Okay. Dammit. Crawling wasn’t an option anymore. No choice. The light would draw attention, but he had to get the biotic emitter down _now._ He tried to reach for the closest one, but found his arms had stopped obeying him entirely. As much as Jack tried, he couldn’t even twitch a finger as his injuries and bone-deep exhaustion became too much for even his enhanced body to bear.

No…no, no, no… 

His heart sank and dread washed over him. He had known for years that this was how he would die. Someone would finally get the better of him, and he’d be forced to crawl away in some back alley and bleed out alone. Jack Morrison already had a tombstone, Soldier:76 didn’t need one. Didn’t deserve one.

A year ago, he would have accepted this. Would have laid down and let it finally, finally end. But now…

Ana. No, he couldn’t die now. Not after finding Ana alive after all these years. She was counting on him. He couldn’t let her mourn him a second time. Not when he didn’t deserve it. It had been a blessing to even see her one more time, but now she had helped give him purpose, more purpose than blind vigilantism. They were doing good work, striking out against Talon, protecting people, and tracking down Gabriel…

Gabe.

Jack’s heart hurt so badly he felt it would stop beating then and there. 

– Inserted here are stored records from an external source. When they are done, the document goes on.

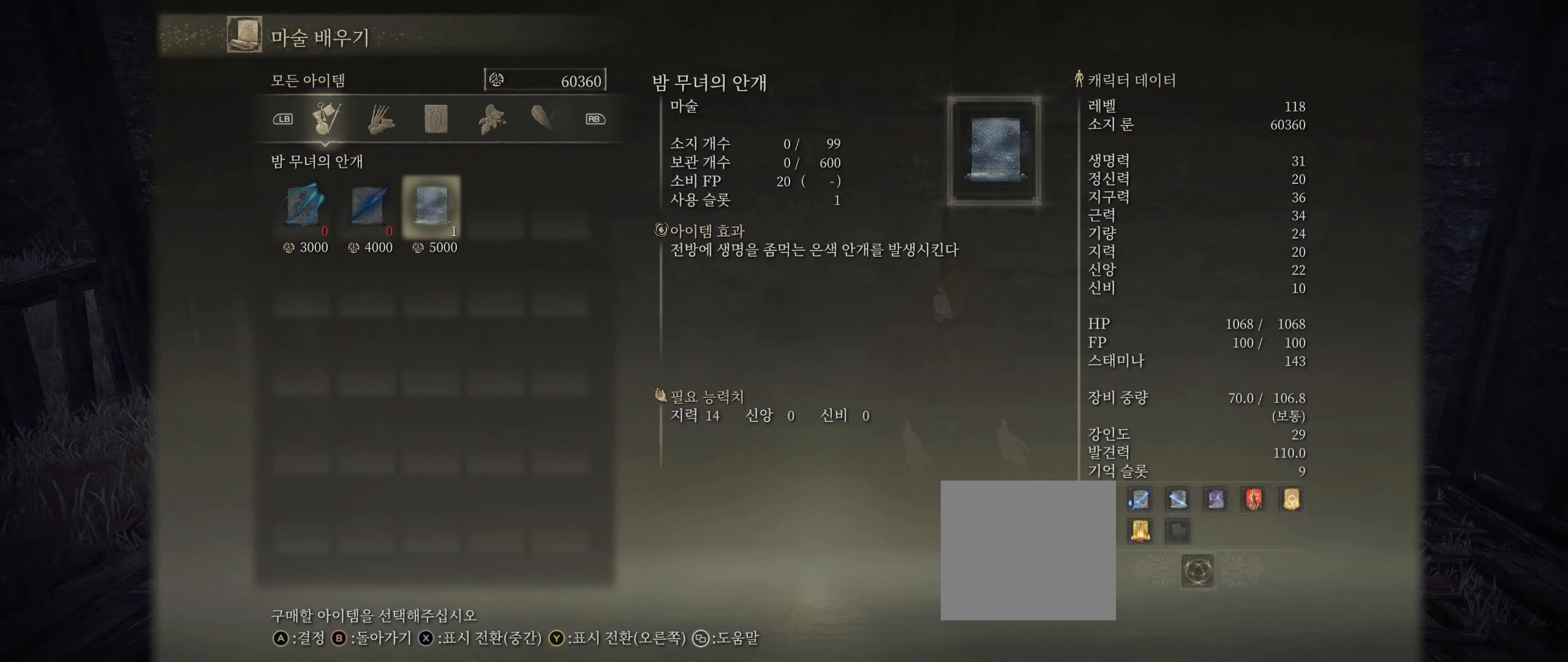
{"buttons": ["A"], "left_stick": "center", "events": [[233, "A", "down"], [333, "A", "up"], [450, "A", "down"]]}
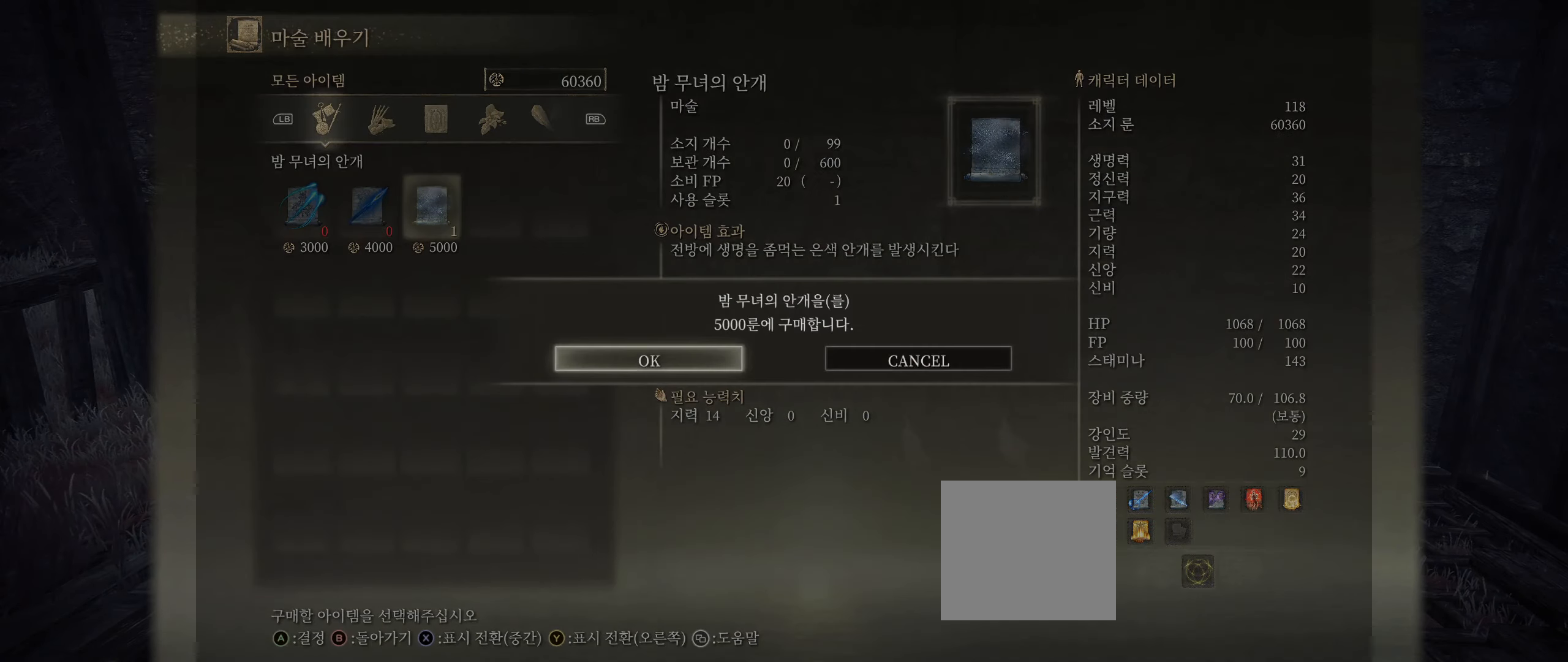
{"buttons": [], "left_stick": "center", "events": [[50, "A", "up"]]}
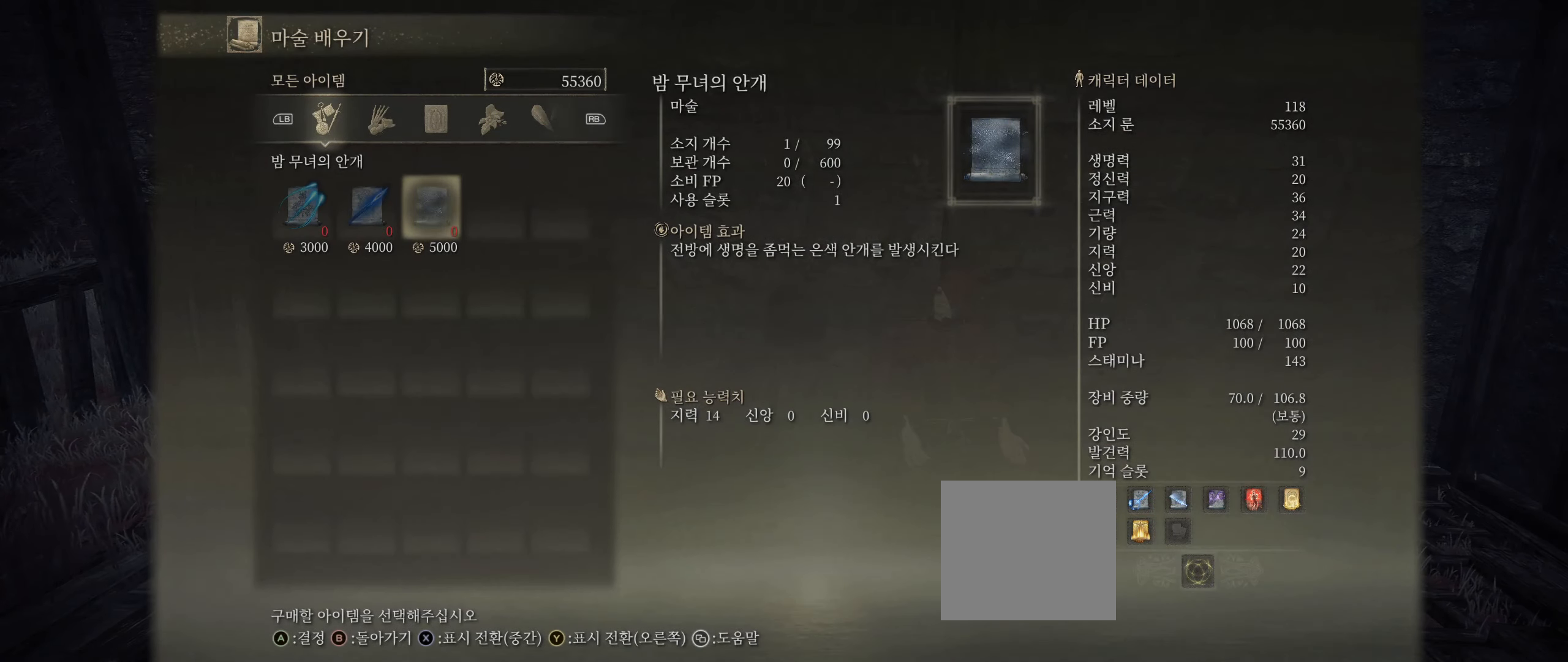
{"buttons": [], "left_stick": "center", "events": []}
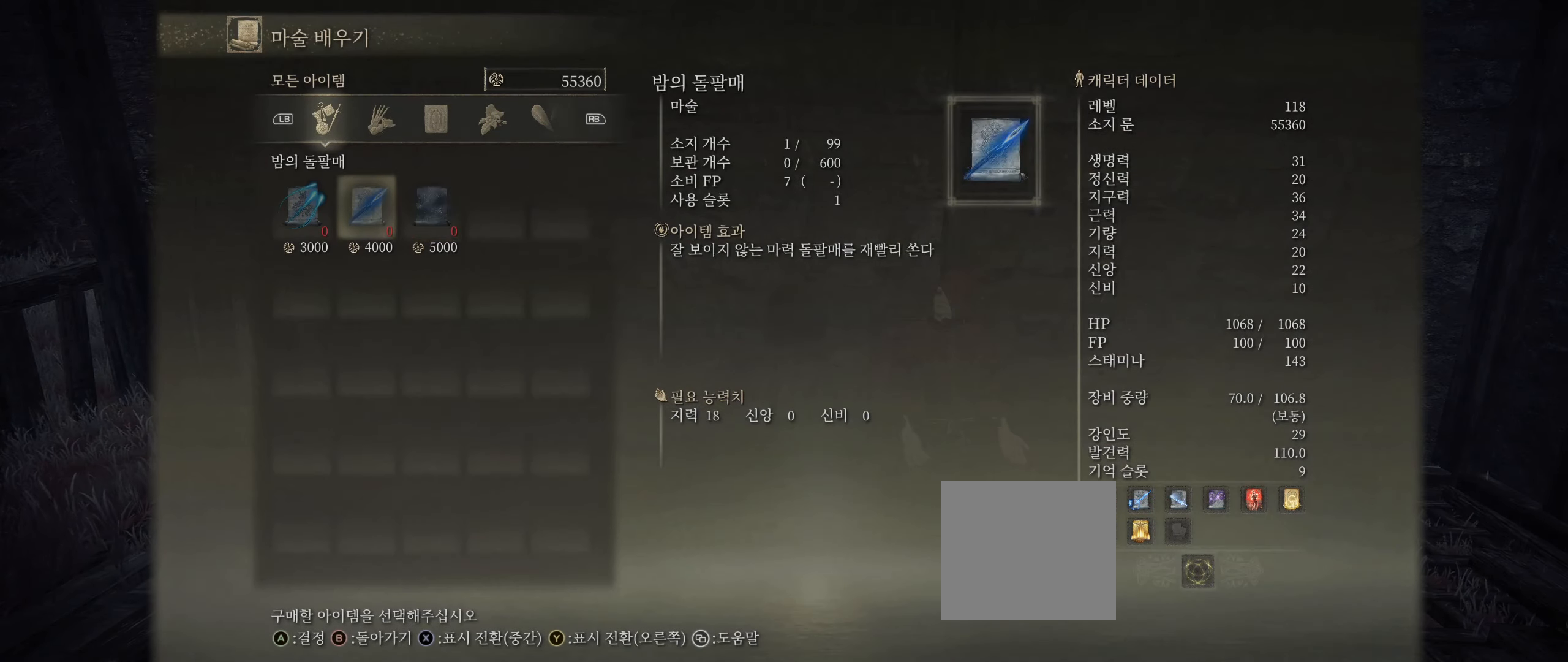
{"buttons": [], "left_stick": "center", "events": []}
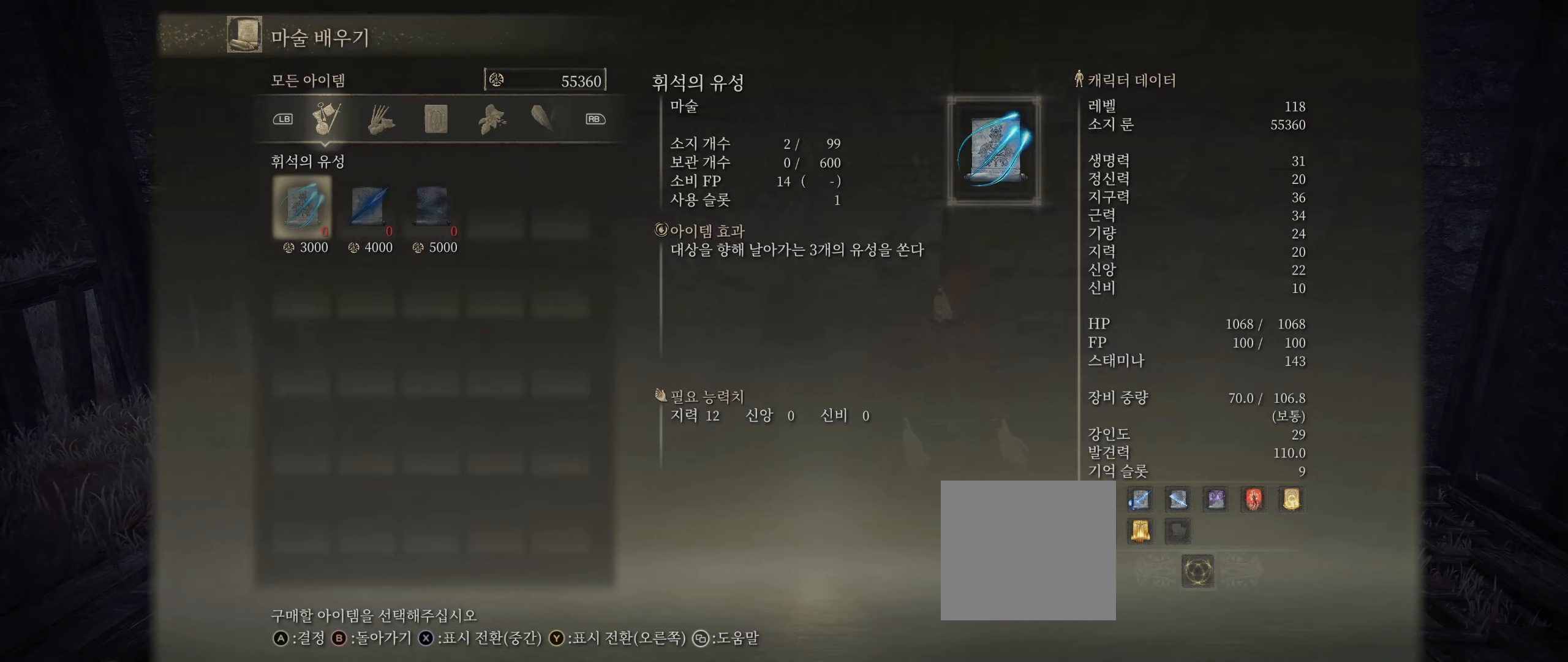
{"buttons": [], "left_stick": "center", "events": []}
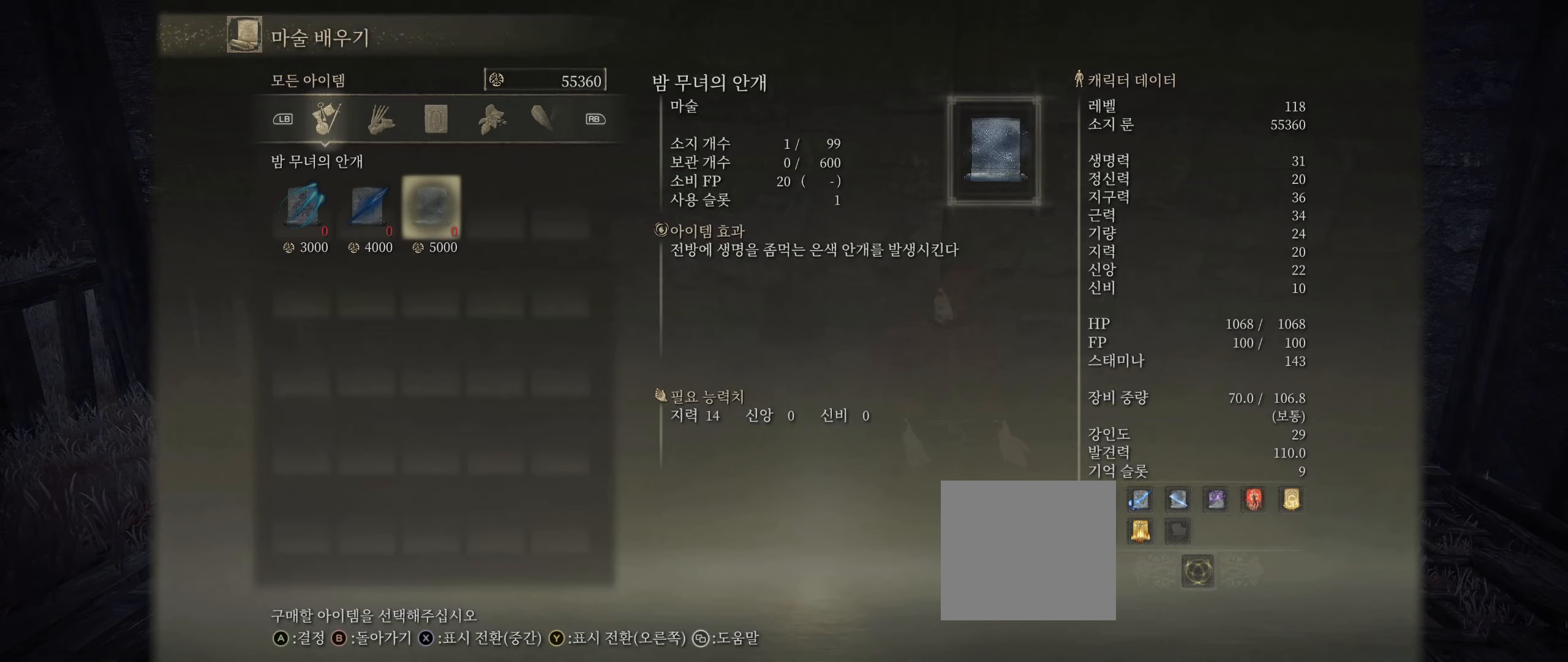
{"buttons": [], "left_stick": "center", "events": []}
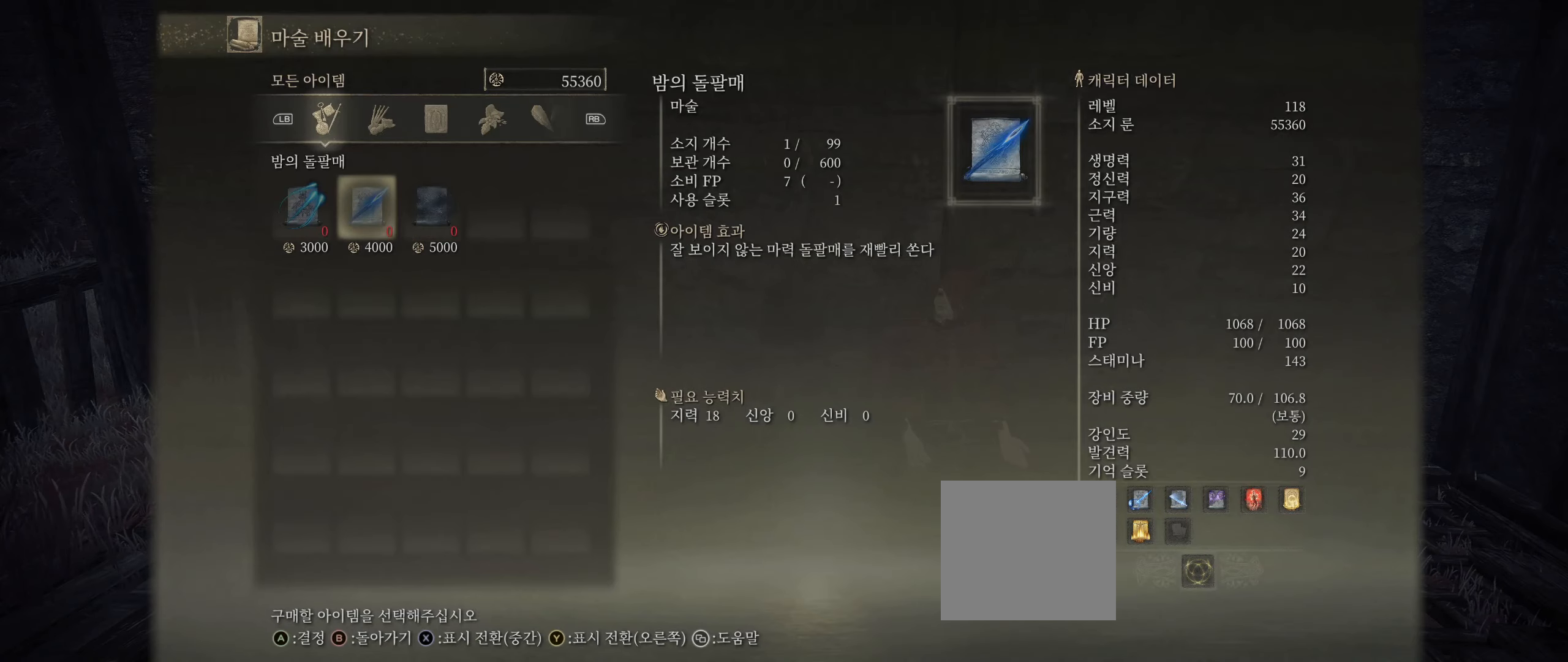
{"buttons": [], "left_stick": "center", "events": []}
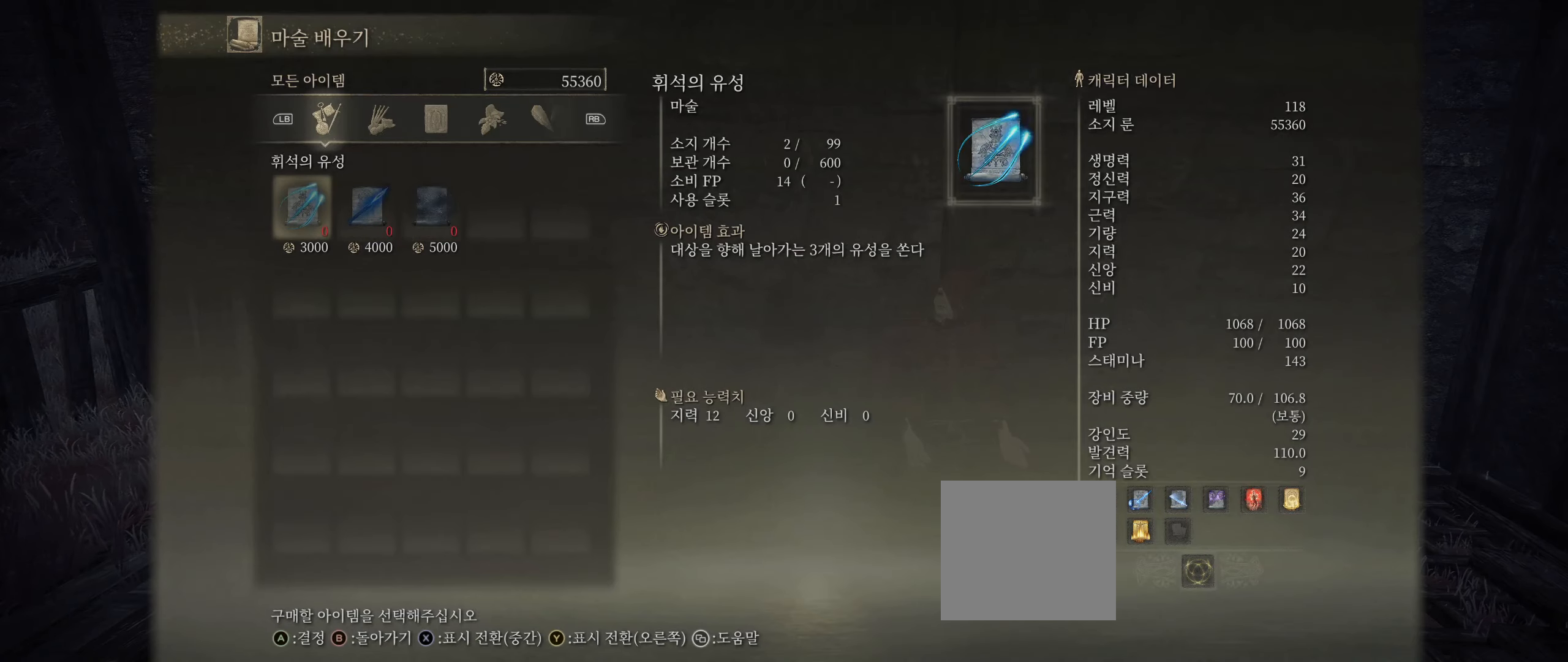
{"buttons": [], "left_stick": "center", "events": [[133, "B", "down"], [283, "B", "up"]]}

God, Gabe. Gabe, what have you done? What are you doing? 

Jack let out a low, slow breath. Of course his last thoughts would be of Gabriel Reyes. Why would he think of anything else? If he had one dying wish, it would be to see Gabe again. He was dying anyway, right? What did it matter if he met his end at the barrels of the Reaper’s shotguns? At least he’d see him again. One last time.

Jack’s breath grew slow and shallow and his limbs felt cold and distant. He couldn’t have moved even if he tried. Darkness crept in along the edges of his vision, and his visor began to blink a critical health warning. Hah. Like he needed it to tell him he was dying.

I’m sorry, Ana.

The last thing he saw were a pair of thick, steel boots stepping into his field of vision. 

I’m sorry, Gabe.

Jack’s eyes fell closed and he left the world behind.

* * * * *

God, Talon grunts were idiots. Didn’t they teach kids how to search an area anymore? It had been disgustingly easy to find where the intruder had been shot and from there it was a simple matter of following the blood trail. The very long blood trail.

The Reaper walked along the fence edge, not in any hurry as he tracked his quarry. Whoever it was obviously didn’t have long, judging from the amount of blood they’d lost. He was grudgingly impressed with the tenacity of the intruder; most people would have passed out by now.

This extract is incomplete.